The governments of many countries take on massive debt, why can’t you? That seems to be popular reasoning these days as consumers have more household debt than ever before. As you make minimum monthly payments, it is easy to ignore your debt. However, we are going to show you why managing and getting out of debt is imperative.
You Are Basically Giving Your Money Away
When you do not have a plan for paying off your debt, it takes much longer to settle your account, and you pay much more. Let’s look at an example. For instance, you have a £5,000 credit card debt with 14% APR and a minimum monthly payment of £100. If you continue to pay £100 per month, it will take you over six years to pay off the debt, and you will pay £2,548 in interest. On the other hand, if you can pay £200 a month, the debt will be gone in two-and-a-half years, and you will pay less than £1,000 in interest.
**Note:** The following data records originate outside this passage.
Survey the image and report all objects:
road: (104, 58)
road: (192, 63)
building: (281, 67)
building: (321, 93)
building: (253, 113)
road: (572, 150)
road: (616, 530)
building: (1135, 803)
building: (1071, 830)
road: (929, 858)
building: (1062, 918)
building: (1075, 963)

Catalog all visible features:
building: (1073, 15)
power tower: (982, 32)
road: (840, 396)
Be Prepared for Emergencies
Many of us are okay with just scraping by…until disaster strikes. Whether your truck blows a head gasket, you need to fly to visit a terminally ill loved one, or you break a leg, unexpected expenses can throw a family into turmoil. And, when you have a ton of debt, you may be in even worse shape.
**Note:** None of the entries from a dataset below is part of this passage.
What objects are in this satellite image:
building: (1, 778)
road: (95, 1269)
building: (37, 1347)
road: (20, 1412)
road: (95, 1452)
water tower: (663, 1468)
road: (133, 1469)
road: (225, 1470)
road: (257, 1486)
Part of managing your debt sensibly is being prepared for these emergencies so you do not have to go into even more debt to deal with them. This might mean squirreling away a thousand dollars before you start making extra payments. This will also go a long way in giving you peace of mind.
What Are You Going To Do when You Retire?
If you’re in your 20s or 30s, you probably haven’t given retirement much thought. And, as we get used to ignoring retirement and taking on house payments, plans for saving towards retirement fall to the wayside. What will you do when you are 65 and unable to work any longer?
When you have your debt under control, it is easier for you to start saving for retirement. And, the sooner you start, the more comfortable your twilight years will be. For example, if you are 30 and start putting away $200 per month in mutual funds with a strong track record (10+ percent annual growth rate), you can expect to have over £76,000 per year (for 20 years) to tide you over when you retire at 65.